• Tugas 1: Menurut kutipan dokumen tentang sabar dan ibadah, berapa kali Allah swt. menyebut sabar dalam Al-Qur'an?
• Tugas 2: Ringkaslah kutipan dokumen tentang sabar dan ibadah dalam dua kalimat.
• Tugas 3: Teruskan kutipan dokumen tentang sabar dan ibadah dari bagian terakhir yang ditampilkan.

• Kutipan Dokumen:

#####

Sabar begitu penting untuk kita miliki. Allah swt. menyebut sabar sebanyak 103
kali dalam Al-Qur’an dengan berbagai konteks. Jiwa sabar harus kita miliki
karena ujian akan selalu mewarnai kehidupan kita,
"Dan sungguh Kami akan berikan ujian padamu
dengan sedikit ketakutan, kelaparan, kekurangan harta, jiwa dan buah-buahan.
Dan berikan kabar gembira orang-orang yang bersabar…" (Q.S. Al-Baqarah 2:155).
Disiplin dalan beribah.
Menurut
bahasa, ibadah berarti tunduk atau merendahkan diri. Pengertian yang lebih luas
dalam ajaran Islam, ibadah berarti tunduk dan merendahkan diri hanya kepada
Allah yang disertai dengan perasaan cinta kepada-Nya. Dari pengertian tersebut
dapat diketahui bahwa disiplin dalam dalam beribah itu mengandung dua hal:
(1)

#####

• Item yang Ditampilkan:
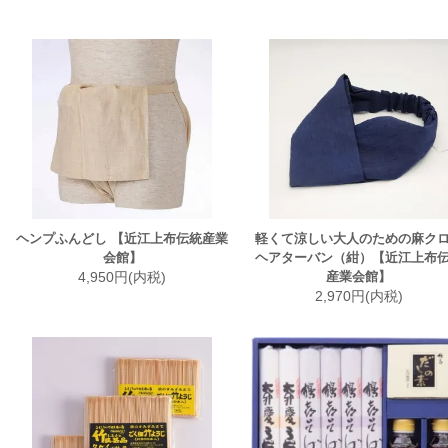
ヘンプふんどし 【近江上布伝統産業
軽くて涼しい大人のための麻ク
会館】
ヘアターバン（紺）【近江上布
4,950円(内税)
産業会館】
2,970円(内税)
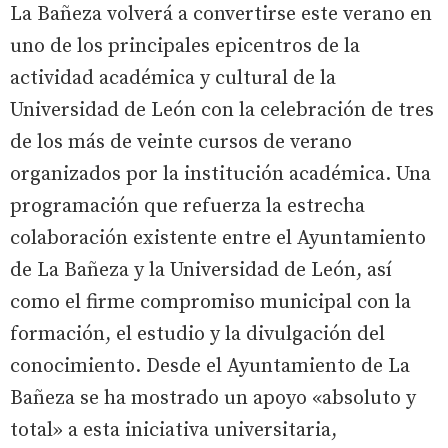
La Bañeza volverá a convertirse este verano en
uno de los principales epicentros de la
actividad académica y cultural de la
Universidad de León con la celebración de tres
de los más de veinte cursos de verano
organizados por la institución académica. Una
programación que refuerza la estrecha
colaboración existente entre el Ayuntamiento
de La Bañeza y la Universidad de León, así
como el firme compromiso municipal con la
formación, el estudio y la divulgación del
conocimiento. Desde el Ayuntamiento de La
Bañeza se ha mostrado un apoyo «absoluto y
total» a esta iniciativa universitaria,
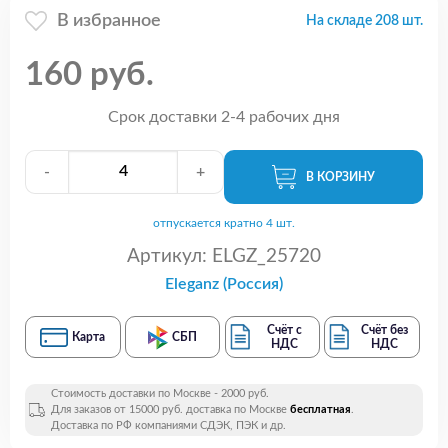
В избранное
На складе 208 шт.
160 руб.
Срок доставки 2-4 рабочих дня
-
+
В КОРЗИНУ
отпускается кратно 4 шт.
Артикул:
ELGZ_25720
Eleganz (Россия)
Счёт с
Счёт без
Карта
СБП
НДС
НДС
Стоимость доставки по Москве - 2000 руб.
Для заказов от 15000 руб. доставка по Москве
бесплатная
.
Доставка по РФ компаниями СДЭК, ПЭК и др.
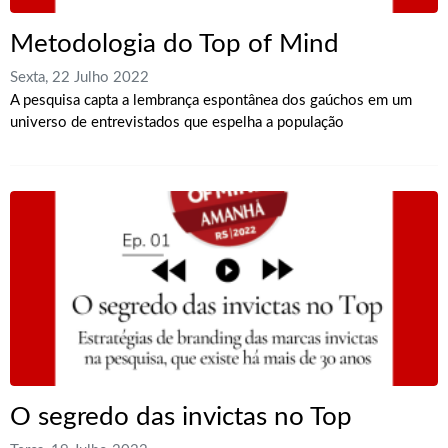
Metodologia do Top of Mind
Sexta, 22 Julho 2022
A pesquisa capta a lembrança espontânea dos gaúchos em um
universo de entrevistados que espelha a população
O segredo das invictas no Top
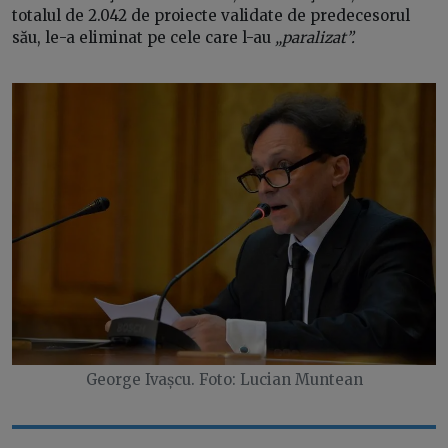
totalul de 2.042 de proiecte validate de predecesorul
său, le-a eliminat pe cele care l-au
„paralizat”.
George Ivașcu. Foto: Lucian Muntean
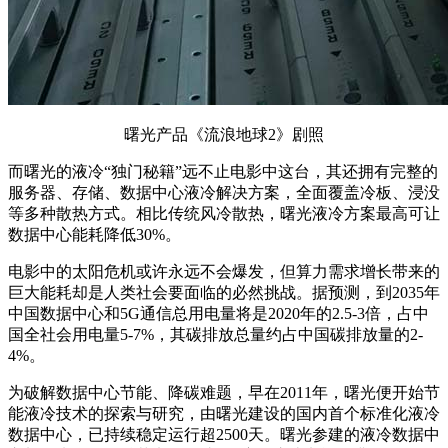
曙光产品《流浪地球2》剧照
而曙光的液冷“独门秘籍”远不止电影中这台，其还拥有完整的
服务器、存储、数据中心液冷解决方案，全面覆盖冷板、浸没
等多种散热方式。相比传统风冷散热，曙光液冷方案最高可让
数据中心能耗降低30%。
电影中的太阳危机或许永远不会爆发，但算力需求增长带来的
巨大能耗却是人类社会要面临的必然挑战。据预测，到2035年
中国数据中心和5G通信总用电量将是2020年的2.5-3倍，占中
国全社会用电量5-7%，其碳排放总量约占中国碳排放量的2-
4%。
为破解数据中心节能、降碳难题，早在2011年，曙光便开始节
能液冷技术的探索与研究，由曙光建设的国内首个标准化液冷
数据中心，已持续稳定运行超2500天。曙光参建的液冷数据中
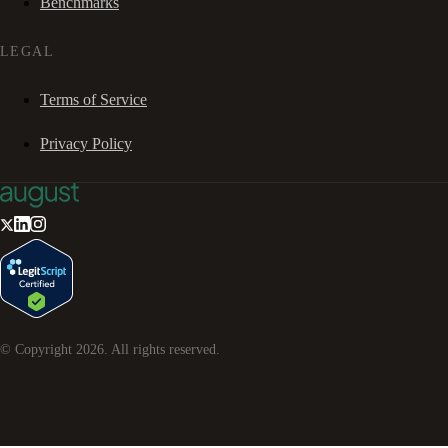
Benchmarks
LEGAL
Terms of Service
Privacy Policy
© Copyright
2026
. All rights reserved.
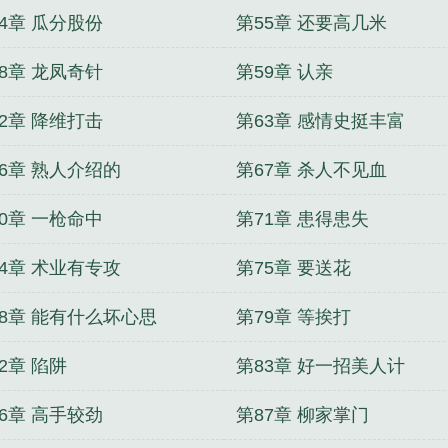
4章 瓜分股份
第55章 还要高几米
8章 龙凤奇针
第59章 认亲
2章 降维打击
第63章 感情史挺丰富
66章 熟人介绍的
第67章 杀人不见血
0章 一枪命中
第71章 患得患失
74章 术业有专攻
第75章 要送花
78章 能有什么坏心思
第79章 等挨打
2章 陷阱
第83章 好一招美人计
6章 高手较劲
第87章 柳家掌门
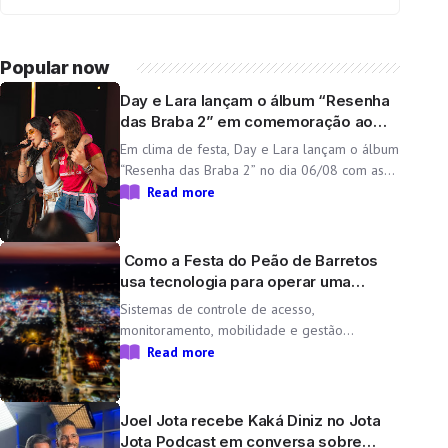
Popular now
Day e Lara lançam o álbum “Resenha
das Braba 2” em comemoração ao
aniversário da dupla
Em clima de festa, Day e Lara lançam o álbum
“Resenha das Braba 2” no dia 06/08 com as
inéditas “Lado Cachorra” e “Doeu em Mim” O
Read more
Resenha das Braba, projeto de Day e Lara,
une propósito e paixão pelo […]
Como a Festa do Peão de Barretos
usa tecnologia para operar uma
cidade temporária
Sistemas de controle de acesso,
monitoramento, mobilidade e gestão
operacional ajudam a transformar o Parque
Read more
do Peão em uma minicidade completa e
tecnológica para a 71ª edição da Festa do
Peão de Barretos Durante 11 dias, o Parque
Joel Jota recebe Kaká Diniz no Jota
do Peão […]
Jota Podcast em conversa sobre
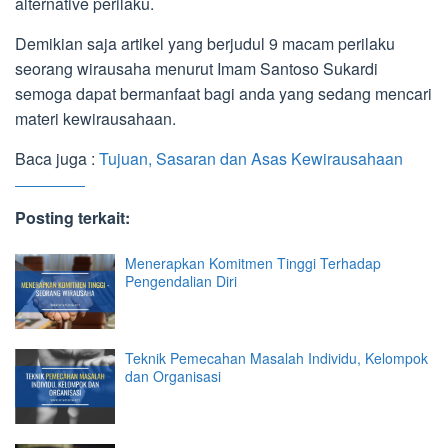
alternative perilaku.
Demikian saja artikel yang berjudul 9 macam perilaku
seorang wirausaha menurut Imam Santoso Sukardi
semoga dapat bermanfaat bagi anda yang sedang mencari
materi kewirausahaan.
Baca juga :
Tujuan, Sasaran dan Asas Kewirausahaan
Posting terkait:
Menerapkan Komitmen Tinggi Terhadap
Pengendalian Diri
Teknik Pemecahan Masalah Individu, Kelompok
dan Organisasi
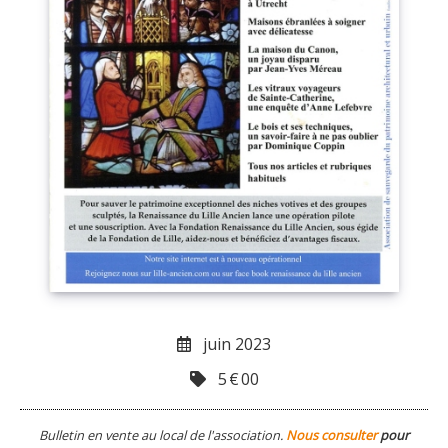
juin 2023
5
€
00
Bulletin en vente au local de l'association.
Nous consulter
pour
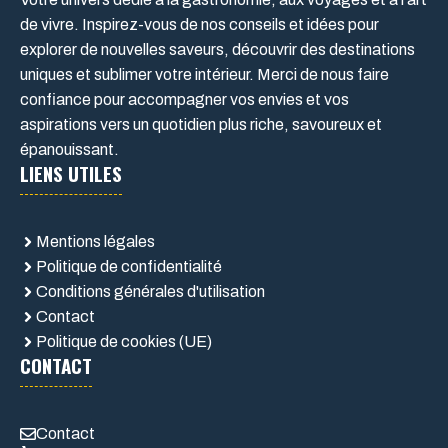
de vivre. Inspirez-vous de nos conseils et idées pour
explorer de nouvelles saveurs, découvrir des destinations
uniques et sublimer votre intérieur. Merci de nous faire
confiance pour accompagner vos envies et vos
aspirations vers un quotidien plus riche, savoureux et
épanouissant.
LIENS UTILES
Mentions légales
Politique de confidentialité
Conditions générales d'utilisation
Contact
Politique de cookies (UE)
CONTACT
Contact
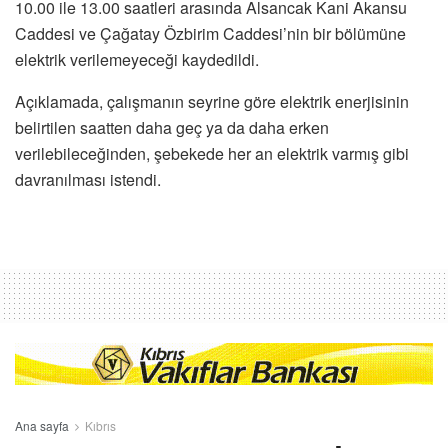
10.00 ile 13.00 saatleri arasında Alsancak Kani Akansu
Caddesi ve Çağatay Özbirim Caddesi’nin bir bölümüne
elektrik verilemeyeceği kaydedildi.
Açıklamada, çalışmanın seyrine göre elektrik enerjisinin
belirtilen saatten daha geç ya da daha erken
verilebileceğinden, şebekede her an elektrik varmış gibi
davranılması istendi.
Ana sayfa
Kıbrıs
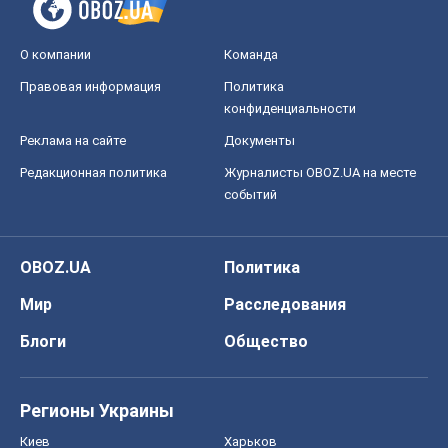
О компании
Команда
Правовая информация
Политика
конфиденциальности
Реклама на сайте
Документы
Редакционная политика
Журналисты OBOZ.UA на месте
событий
OBOZ.UA
Политика
Мир
Расследования
Блоги
Общество
Регионы Украины
Киев
Харьков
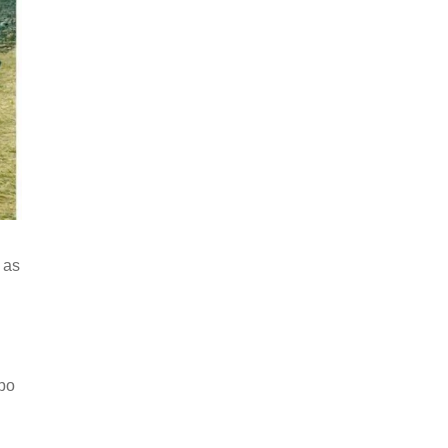
 as
ipo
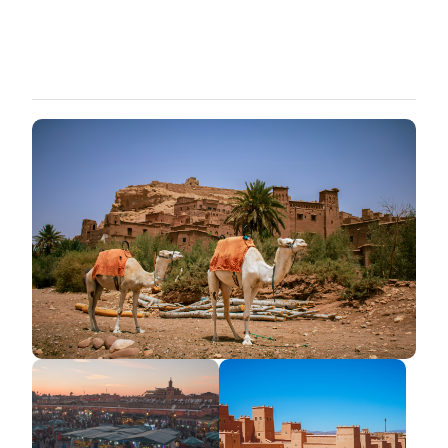
7 dias en Marruecos desde Marrakech
Viaje de 7 dias desde Marrakech
Tour de 12 días por el desierto desde
Marrakech
Ruta desde Fez
Ruta de 3 dias al desierto desde Fez a
Merzouga
Ruta de 3 dias al desierto desde Fez a
Marrakech
Ruta de 4 dias desde Fez a Marrakech
Ruta de 5 dias desde Fez a Marrakech
Ruta de 6 dias desde Fez a Marrakech
Ruta de 7 dias en Marruecos desde Fez
Ruta de 10 dias al desierto desde Fez a
Marrakech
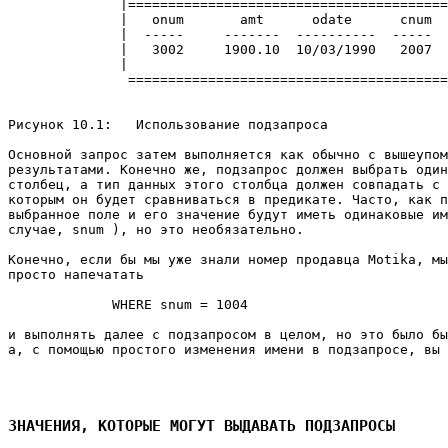
              |========================================
              |   onum       amt      odate      cnum  
              |  -----     -------  ----------  -----  
              |   3002     1900.10  10/03/1990   2007  
              |                                        
               ========================================
Рисунок 10.1:   Использование подзапроса 

Основной запрос затем выполняется как обычно с вышеупом
результатами. Конечно же, подзапрос должен выбрать один
столбец, а тип данных этого столбца должен совпадать с 
которым он будет сравниваться в предикате. Часто, как п
выбранное поле и его значение будут иметь одинаковые им
случае, snum ), но это необязательно. 

Конечно, если бы мы уже знали номер продавца Motika, мы
просто напечатать 

             WHERE snum = 1004 

и выполнять далее с подзапросом в целом, но это было бы
а, с помощью простого изменения имени в подзапросе, вы 
ЗНАЧЕНИЯ, КОТОРЫЕ МОГУТ ВЫДАВАТЬ ПОДЗАПРОСЫ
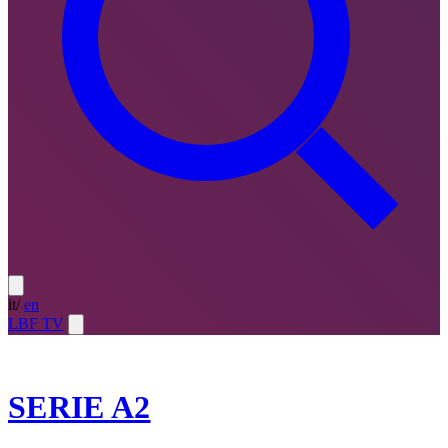
it
/
en
LBF TV
2021-22
SERIE A2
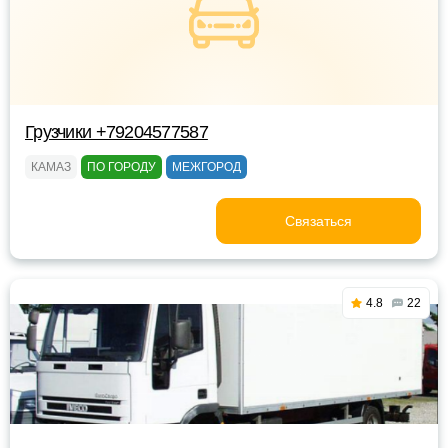
Грузчики +79204577587
КАМАЗ
ПО ГОРОДУ
МЕЖГОРОД
Связаться
4.8
22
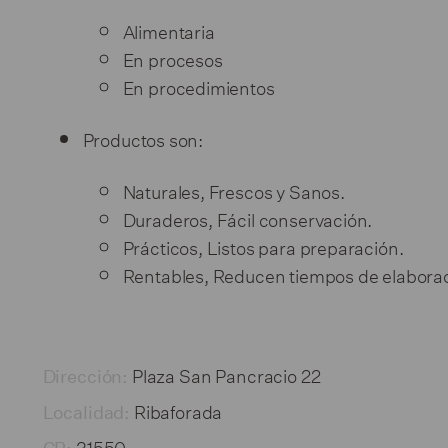
Alimentaria
En procesos
En procedimientos
Productos son:
Naturales, Frescos y Sanos.
Duraderos, Fácil conservación.
Prácticos, Listos para preparación.
Rentables, Reducen tiempos de elaborac
Plaza San Pancracio 22
Dirección:
Ribaforada
Localidad:
31550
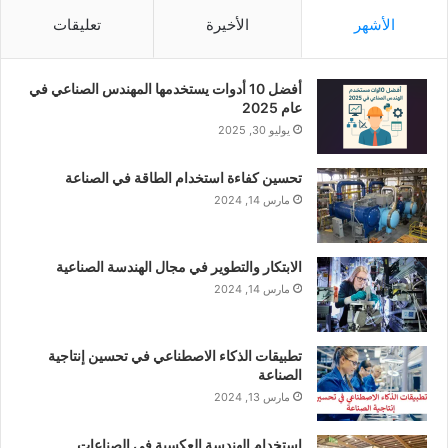
الأشهر
الأخيرة
تعليقات
أفضل 10 أدوات يستخدمها المهندس الصناعي في
عام 2025
يوليو 30, 2025
تحسين كفاءة استخدام الطاقة في الصناعة
مارس 14, 2024
الابتكار والتطوير في مجال الهندسة الصناعية
مارس 14, 2024
تطبيقات الذكاء الاصطناعي في تحسين إنتاجية
الصناعة
مارس 13, 2024
استخدام الهندسة العكسية في الصناعات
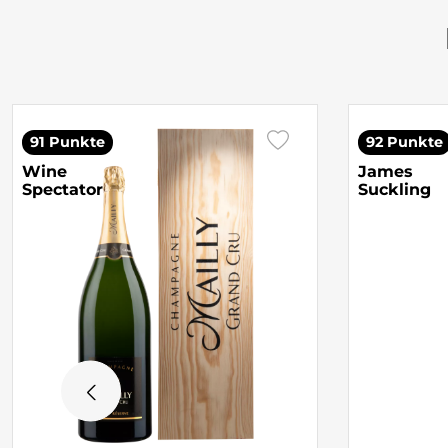
91 Punkte
92 Punkte
Wine
James
Spectator
Suckling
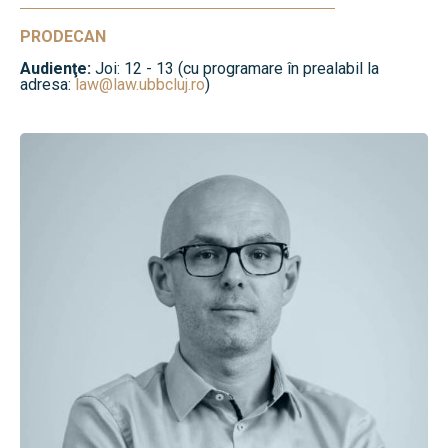
PRODECAN
Audienţe:
Joi: 12 - 13 (cu programare în prealabil la
adresa:
law@law.ubbcluj.ro
)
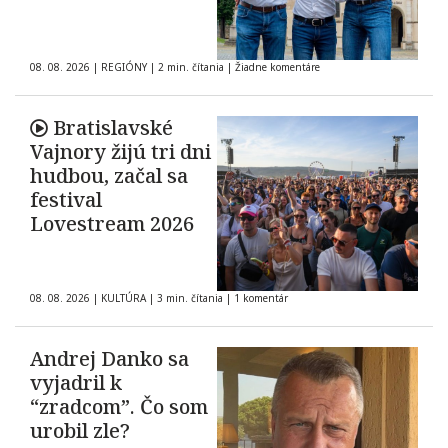
08. 08. 2026
|
REGIÓNY
|
2 min. čítania
|
Žiadne komentáre
Bratislavské
Vajnory žijú tri dni
hudbou, začal sa
festival
Lovestream 2026
08. 08. 2026
|
KULTÚRA
|
3 min. čítania
|
1 komentár
Andrej Danko sa
vyjadril k
“zradcom”. Čo som
urobil zle?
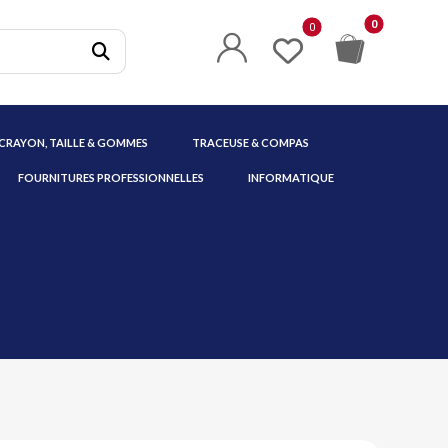
 CRAYON, TAILLE & GOMMES
TRACEUSE & COMPAS
FOURNITURES PROFESSIONNELLES
INFORMATIQUE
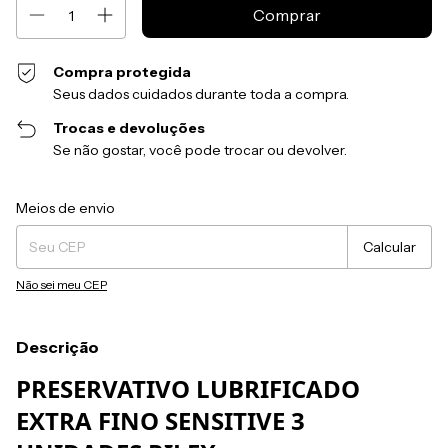
Compra protegida
Seus dados cuidados durante toda a compra.
Trocas e devoluções
Se não gostar, você pode trocar ou devolver.
Entregas para o CEP:
Alterar CEP
Meios de envio
Calcular
Não sei meu CEP
Descrição
PRESERVATIVO LUBRIFICADO
EXTRA FINO SENSITIVE 3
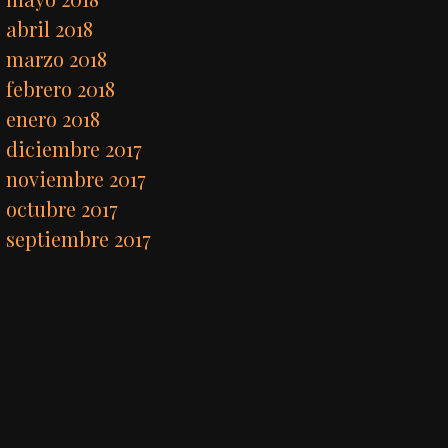
abril 2018
marzo 2018
febrero 2018
enero 2018
diciembre 2017
noviembre 2017
octubre 2017
septiembre 2017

#####

• Hasil Tugas 1: Sebanyak 103 kali.

• Hasil Tugas 2: Sabar penting untuk dimiliki karena Allah swt. menyebutnya 103 kali dalam Al-Qur'an dan ujian akan selalu mewarnai kehidupan, sebagaimana disebut dalam Q.S. Al-Baqarah 2:155. Secara bahasa, ibadah berarti tunduk atau merendahkan diri, sedangkan dalam ajaran Islam ibadah berarti tunduk dan merendahkan diri hanya kepada Allah dengan disertai perasaan cinta kepada-Nya.

• Hasil Tugas 3:
berpegang teguh apa yang diajarkan Allah dan Rasul-Nya, baik berupa perintah atau larangan,
maupun ajaran yang bersifat menghalalkan, menganjurkan, sunnah, makruh dan
subhat;
(2) sikap
berpegang teguh yang berdasarkan cinta kepada Allah, bukan karena rasa takut atau
terpaksa. Maksud cinta kepada Allah adalah senantiasa taat kepada-Nya.
Sebagaimana Allah berfirman dalam Surat Ali Imran ayat 31:
"Katakanlah: Jika kamu (benar-benar) mencintai
Allah, ikutilah aku, niscaya Allah mengasihi dan mengampuni dosa-dosamu’’.
Allah Maha Pengampun lagi Maha Penyayang" (Ali Imran : 31).
Sebagaimana
telah kita ketahui, ibadah itu dapat digolongkan menjadi dua yaitu:
(1) Ibadah
Mahdah (murni) yaitu
bentuk ibadah yang langsung berhubungan dengan Allah;
(2) Ibadah
Ghaira Mahdah (selain mahdah), yang tidak langsung dipersembahkan kepada Allah
melainkan melalui hubungan kemanusiaan.
Dalam ibadah
mahdah (disebut juga ibadah khusus) aturan-aturannya tidak boleh semaunya akan
tetapi harus mengikuti aturan yang sudah ditetapkan oleh Allah dan Rasul-Nya.
Orang yang mengada-ada aturan baru misalnya, shalat subuh 3 raka’at atau puasa
40 hari terus-menerus tanpa berbuka, adalah orang yang tidak disiplin dalam
ibadah, karena tidak mematuhi aturan yang telah ditetapkan oleh Allah dan
Rasul-Nya, ia termasuk orang yang berbuat bid’ah dan tergolong sebagai orang
yang sesat.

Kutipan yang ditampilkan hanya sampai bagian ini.